Mittwoch, 31. Mai 2017

40 Jahre Fußwallfahrt nach Mariazell

In der Vorankündigung der Fußwallfahrt nach Mariazell haben Sie ja schon gelesen, wie dieser  Weg unsere Pilgerinnen und Pilger von Stockerau nach Mariazell führt. In unserem Fotoalbum gibt es nun einige Bilder, damit Sie auch einen Eindruck von dieser eindrucksvollen Fußwallfahrt bei ordentlich warmen Kaiserwetter bekommen. Das Bild oben zeigt unsere Hl. Messe am Hegerberg.

Hier gehts zum Album.

Und vielleicht auch interessant: Hier ist das Vorwort von Fritz Giglinger im Gebetbuch, das er für die erste Fußwallfahrt vor 40 Jahren im Mai 1978 für die 13 Pilgerinnen und Pilger gestaltete. Bis auf Farbfernseher und Geschirrspülmaschine passt es auch nach 40 Jahren wunderbar. So anders sind die Zeiten nicht...

Fußwallfahrt?
Gehen? Einen langen Weg? Wohin? Warum? Wohin und Warum? Wohin fahren Wir zu Ostern? Wohin zu Pfingsten? Wohin im Urlaub? Wohin am Wochenende? Was müssen wir uns noch kaufen, um es bequemer zu haben? Ein zweites Auto, einen Farbfernseher, eine Geschirrspülmaschine?
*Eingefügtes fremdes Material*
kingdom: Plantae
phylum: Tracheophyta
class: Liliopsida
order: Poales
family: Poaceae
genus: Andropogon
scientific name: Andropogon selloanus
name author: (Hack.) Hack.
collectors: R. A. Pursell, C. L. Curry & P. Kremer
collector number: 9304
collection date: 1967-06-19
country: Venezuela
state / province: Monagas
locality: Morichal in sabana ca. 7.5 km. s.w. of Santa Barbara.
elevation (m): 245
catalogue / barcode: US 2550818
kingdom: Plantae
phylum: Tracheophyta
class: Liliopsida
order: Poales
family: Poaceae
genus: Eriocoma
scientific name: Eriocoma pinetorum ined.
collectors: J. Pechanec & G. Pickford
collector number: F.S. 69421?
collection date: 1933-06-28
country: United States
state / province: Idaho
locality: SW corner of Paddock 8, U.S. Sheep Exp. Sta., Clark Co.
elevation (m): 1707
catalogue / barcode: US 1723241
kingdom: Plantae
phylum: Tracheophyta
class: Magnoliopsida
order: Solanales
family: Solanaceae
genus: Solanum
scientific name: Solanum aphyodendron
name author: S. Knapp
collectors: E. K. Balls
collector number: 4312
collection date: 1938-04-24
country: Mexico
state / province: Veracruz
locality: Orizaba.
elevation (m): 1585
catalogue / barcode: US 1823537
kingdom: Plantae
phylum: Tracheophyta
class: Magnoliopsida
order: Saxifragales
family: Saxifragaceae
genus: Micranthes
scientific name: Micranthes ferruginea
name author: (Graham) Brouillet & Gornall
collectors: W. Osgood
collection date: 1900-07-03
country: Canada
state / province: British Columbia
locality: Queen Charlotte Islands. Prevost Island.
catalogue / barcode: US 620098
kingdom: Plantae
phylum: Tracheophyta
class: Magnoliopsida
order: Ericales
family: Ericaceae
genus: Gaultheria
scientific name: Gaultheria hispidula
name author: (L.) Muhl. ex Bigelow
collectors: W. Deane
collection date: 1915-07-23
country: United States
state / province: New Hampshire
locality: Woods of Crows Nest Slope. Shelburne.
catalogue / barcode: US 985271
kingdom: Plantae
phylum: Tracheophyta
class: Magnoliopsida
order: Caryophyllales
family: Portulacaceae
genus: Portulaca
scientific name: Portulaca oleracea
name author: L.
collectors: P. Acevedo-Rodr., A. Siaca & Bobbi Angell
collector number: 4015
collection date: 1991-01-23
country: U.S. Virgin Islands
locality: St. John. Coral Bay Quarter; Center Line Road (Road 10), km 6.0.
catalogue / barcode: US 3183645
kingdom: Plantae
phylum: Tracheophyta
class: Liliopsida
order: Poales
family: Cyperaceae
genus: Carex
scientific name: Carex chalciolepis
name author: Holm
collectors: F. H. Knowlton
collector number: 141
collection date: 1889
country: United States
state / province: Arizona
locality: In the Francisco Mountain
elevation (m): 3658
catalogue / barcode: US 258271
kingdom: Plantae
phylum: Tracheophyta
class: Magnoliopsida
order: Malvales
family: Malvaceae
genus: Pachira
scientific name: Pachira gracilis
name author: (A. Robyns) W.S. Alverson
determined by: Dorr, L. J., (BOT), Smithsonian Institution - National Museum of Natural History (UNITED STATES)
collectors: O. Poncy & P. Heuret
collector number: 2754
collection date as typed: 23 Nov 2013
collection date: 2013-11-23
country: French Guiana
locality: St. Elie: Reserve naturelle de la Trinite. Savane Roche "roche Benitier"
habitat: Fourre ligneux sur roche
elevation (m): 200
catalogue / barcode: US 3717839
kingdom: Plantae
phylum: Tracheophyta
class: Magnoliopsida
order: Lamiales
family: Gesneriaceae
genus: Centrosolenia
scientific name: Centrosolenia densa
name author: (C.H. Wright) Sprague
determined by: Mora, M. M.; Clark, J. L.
Was wird aus unseren Kindern? Was wird aus uns, wenn eine Wirtschaftskrise kommt? Was, wenn wir älter, einsamer, gebrechlicher sind? Wohin geht eigentlich unser Leben? Wohin? Diese Frage lässt sich nicht verdrängen, auch wenn wir in Konsum, Vergnügen, Süchte , Arbeit, Besitz, Prestige flüchten.

Wohin? 
Es gibt viele Antworten. Eigentlich im letzten nur eine: Wir müssen den Weg zu Gott, zu den Mitmenschen, zur Gemeinschaft gehen, dann bekommt unser Leben wirklichen Sinn.

Gehen?
Zu Gott und den Mitmenschen gehen, ist zunächst ganz wörtlich gemeint . Wir müssen mit den Füßen gehen, wenn wir wohin kommen wollen. Und wenn wir mit den Füßen gehen, geht unsere ganze Person mit. Hände, Herz, Kopf, Augen, alles geht mit. Wir erleben den Weg. Wir sehen, wir hören, wir werden etwas Neues. Wir erleben uns selbst, den Mitmenschen, die Natur und auch Gott. Wir haben Zeit zum Schauen, zum Nachdenken, zum Beten . Wir sind aufeinander angewiesen, müssen miteinander leben, alles teilen: Den Weg, den Schlafplatz, das Essen, die Fußschmerzen, Sonne, Regen, alles.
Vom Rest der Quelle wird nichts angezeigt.